PBS's Downton Abbey began its dramatic fourth season in the United States this month. The series has already been renewed for season 5, but will its fifth season be its last?

Julian Fellowes, Downton Abbey creator and writer, said is he not sure about the future of his hit series.

"I don't know yet if there is a season 6, but it's not going to go on forever," he said in an interview with Wall Street Journal. "It won't be 'Perry Mason.'"

It may appear that Fellowes is being vague, but it is possible that the creator is truly unsure of whether or not season 6 will happen. According to Gareth Neame, Downton Abbey executive producer, ITV, the channel that originally airs the show in Britain, orders episodes of the show one season at a time.

"ITV commission each series on a year-by-year basis," Neame said in a statement. "In an interview given to The Wall Street Journal(published December 31, 2013), Julian Fellowes stated that the show would not go on forever (inevitable of course and something both he and I have been on the record for previously).

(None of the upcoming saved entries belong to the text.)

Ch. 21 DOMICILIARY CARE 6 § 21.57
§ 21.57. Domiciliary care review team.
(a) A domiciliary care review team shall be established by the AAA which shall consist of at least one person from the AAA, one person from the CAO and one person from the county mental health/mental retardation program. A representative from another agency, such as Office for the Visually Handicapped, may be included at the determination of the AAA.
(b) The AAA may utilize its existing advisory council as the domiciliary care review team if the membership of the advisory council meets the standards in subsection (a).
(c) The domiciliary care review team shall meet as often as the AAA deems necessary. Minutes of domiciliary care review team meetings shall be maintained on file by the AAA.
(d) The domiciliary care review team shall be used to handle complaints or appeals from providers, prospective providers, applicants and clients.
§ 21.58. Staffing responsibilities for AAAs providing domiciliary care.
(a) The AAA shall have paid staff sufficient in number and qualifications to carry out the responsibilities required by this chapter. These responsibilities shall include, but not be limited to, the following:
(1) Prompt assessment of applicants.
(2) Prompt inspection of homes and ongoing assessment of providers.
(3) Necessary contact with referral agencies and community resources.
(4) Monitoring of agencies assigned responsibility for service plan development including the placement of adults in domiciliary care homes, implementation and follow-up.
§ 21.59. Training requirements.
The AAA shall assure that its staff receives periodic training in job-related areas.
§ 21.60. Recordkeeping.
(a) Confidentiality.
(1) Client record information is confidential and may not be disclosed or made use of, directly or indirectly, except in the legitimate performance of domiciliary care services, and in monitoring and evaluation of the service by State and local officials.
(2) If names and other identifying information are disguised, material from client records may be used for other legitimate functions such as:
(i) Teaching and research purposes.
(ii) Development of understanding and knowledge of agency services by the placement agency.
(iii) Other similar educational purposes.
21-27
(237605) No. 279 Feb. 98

For now ITV have commissioned series five and that is what we are busy preparing."

Viewers can choose to look at the glass half-full, however, because Neame did not exactly say that the show would end before season 6.

"I can confirm that there are no plans to end the show after the fifth series," his statement said.

On the other hand, the glass could be considered half-empty. Back in 2012, Neame said that the show would most likely end after season 6, at the latest.

"We have to balance between continuing to make it for audiences around the world that adore it and making sure that we don't take it too far ... which is not now and not next year, but likely five years or six years, not 10 years," the producer said in an interview with The Hollywood Reporter.